Kate filled the sink with hot water, and whisked the washing up liquid into a lather.
Casually she said, ‘Has Ally any idea what kind of job she wants?’
‘We haven’t really discussed it in any detail.’ His voice sounded awkward. ‘I don’t think she’ll find it very easy, with so many people out of work. And it isn’t as if she needs the money—I don’t keep her short of cash.’ He stopped. ‘I’m sorry, Kate, I shouldn’t burden you with our problems. I suppose we’re experiencing the “period of adjustment” that all couples go through.’
‘You don’t want her to work again,’ said Kate.
He sighed. ‘No, I don’t. And I thought she didn’t either, or so she always said before we were married. At first, she seemed absorbed in the house.’ His mouth tightened. ‘I suppose after working for a man like Lincoln, domestic life with me must seem very tame.’
Feeling her way carefully, Kate said, ‘But I thought—Alison said something about starting a family as soon as possible.’
‘That’s right,’ he said flatly. ‘But it hasn’t happened yet. Hell, we’ve only been married a year, there isn’t that much damned hurry. But I suppose if she gets a job, it will have to be put off indefinitely. She seems to have decided that’s what she’d prefer,’ he added bitterly.
Kate swallowed. ‘Well, she did have a pretty high-powered career. And I suppose with her contacts in television, it’s not impossible …’
‘Over my dead body,’ said Jon, with stark emphasis. The weary look had deepened on his face. ‘If she wants to work, I won’t stop her, but she’s not going back within a mile of Matt Lincoln. I was sick of the sound of his name before we were married. I’m not living with it now.’ He took a dry tea towel out of a drawer. ‘It’s ironic, isn’t it? We did Othello at school, and I had no sympathy for him at all. I kept thinking what a fool he was to get so stirred up by jealousy, and for so little reason. And now I’m exactly in the same boat!’ He gave a shaky laugh. ‘I can’t even stay in the sitting room when he’s on television!’
Kate mopped at an already clean plate as if she was trying to remove the pattern. ‘Isn’t that rather—irrational? After all, you don’t know that there was ever anything between them.’
‘As I’ve told myself a hundred times.’ Jon sounded defeated. ‘But it makes no damned difference at all. He’s the sort of man women go for. He’s got it all, looks, charm, charisma—and don’t let anyone tell you that success isn’t an aphrodisiac,’ he added savagely. ‘You met him at the wedding, didn’t you? You saw the effect he had on everyone.’

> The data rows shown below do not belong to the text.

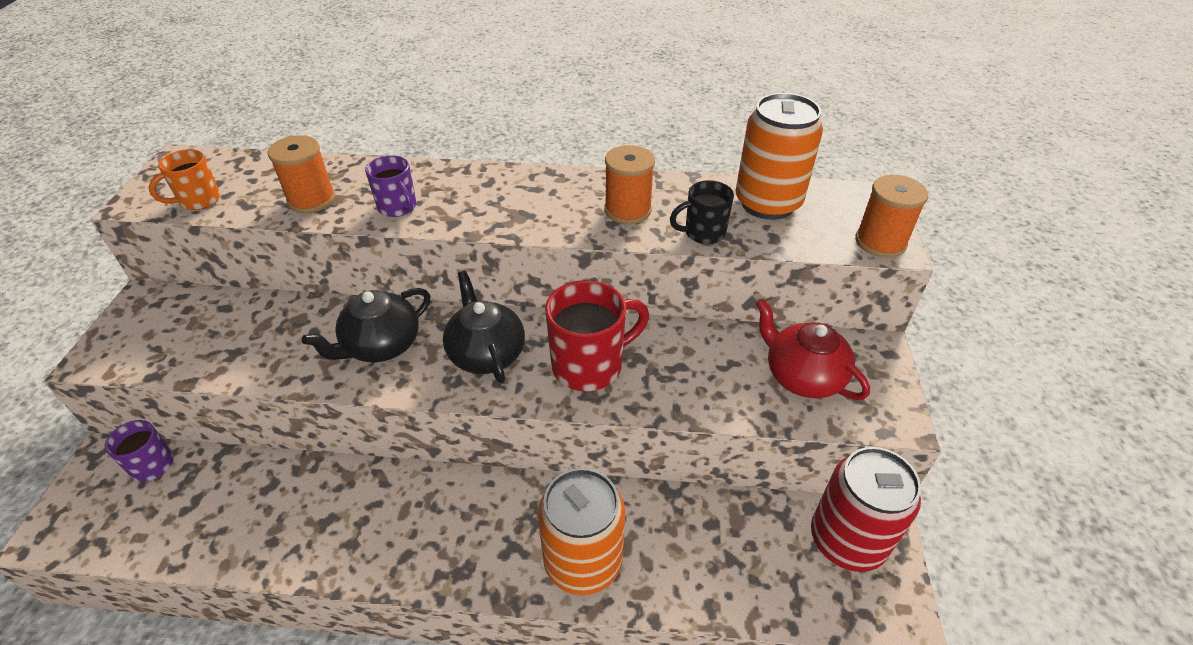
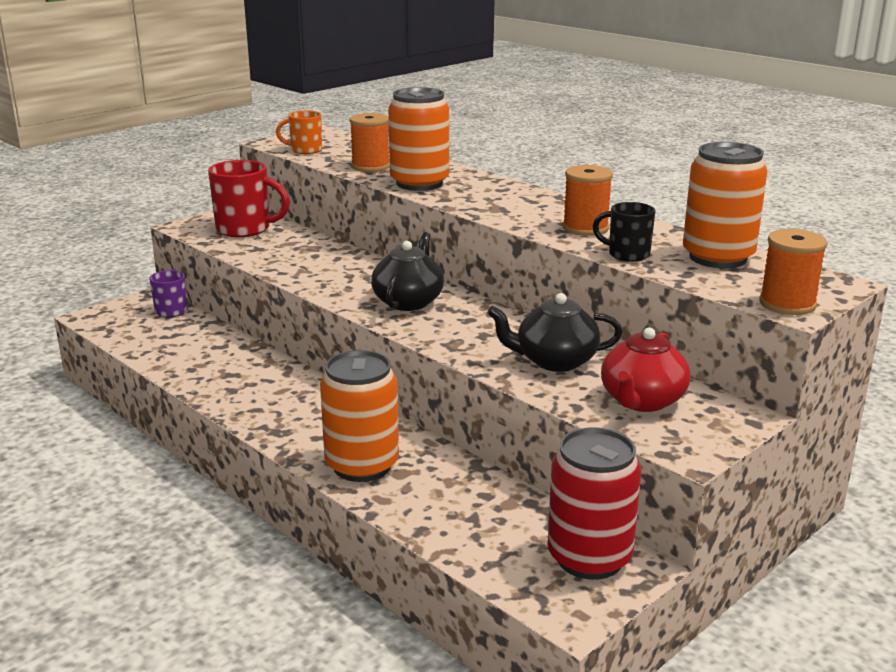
camera: 40 degrees right, 20 degrees down
(381, 346) = (346, 275): black teapot -> black teapot (555, 361)
(398, 207) = (419, 183): purple mug -> orange can
(589, 365) = (473, 332): red mug -> red mug (245, 229)
(802, 376) = (642, 401): red teapot -> red teapot turned 150 degrees counterclockwise

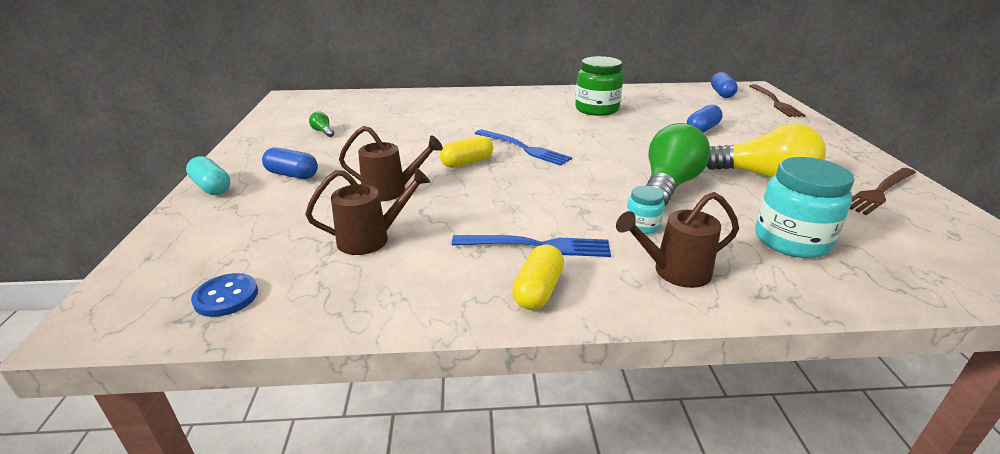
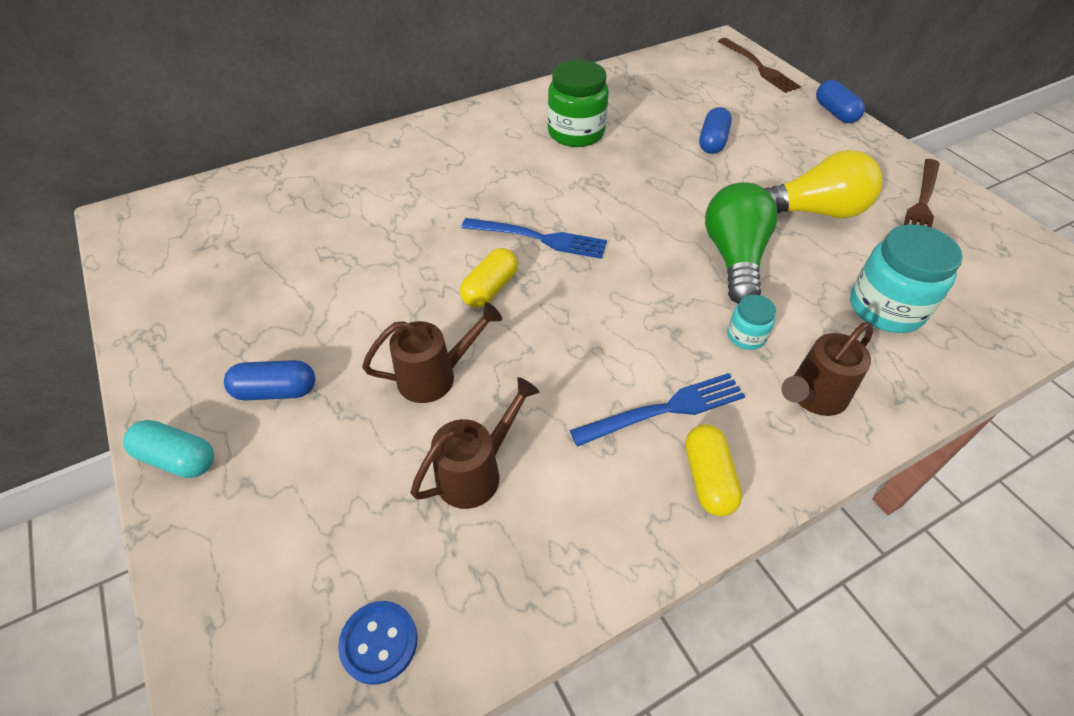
camera: 25 degrees left, 20 degrees up
(323, 132) = (245, 285): green light bulb -> none
(721, 93) = (696, 63): blue capsule -> blue capsule (835, 113)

Kate bent her head. ‘Yes, I met him,’ she agreed colourlessly.
‘And didn’t like him?’ Jon gave her a curious look. ‘My God, that must make you one in a million!’
‘Perhaps.’ Kate moved her shoulders. ‘Actually, he reminded me of someone.’
‘He did?’
She nodded. ‘Drew Wakefield.’
‘Him?’ Jon frowned a little. ‘Yes, I see what you mean. But I thought you’d forgotten all about him.’
‘You don’t forget about someone like Drew,’ she said bitterly. ‘Being involved with him is like being in a bad accident. You can be left with scars.’
‘Kate,’ Jon’s eyes were gentle, ‘that was over a long time ago. Let it go.’
She emptied the water out of the sink. ‘Can you let Matt Lincoln go?’
He said wryly, ‘Touché.’ Then he sighed. ‘What fools we both are!’
She nodded. ‘The coffee’s ready. Why don’t you take the tray through while I finish up here.’
When she was alone, she moved slowly, wiping down surfaces, and restoring the kitchen to its usual pristine condition.
It had been unfair of her, she thought, to aim that taunt at Jon, because although he didn’t know it yet, Matt Lincoln was still very much part of his life. She only wished it were otherwise.
She rinsed out the cloth she’d been using and hung it to dry, staring out of the kitchen window at the dark garden beyond.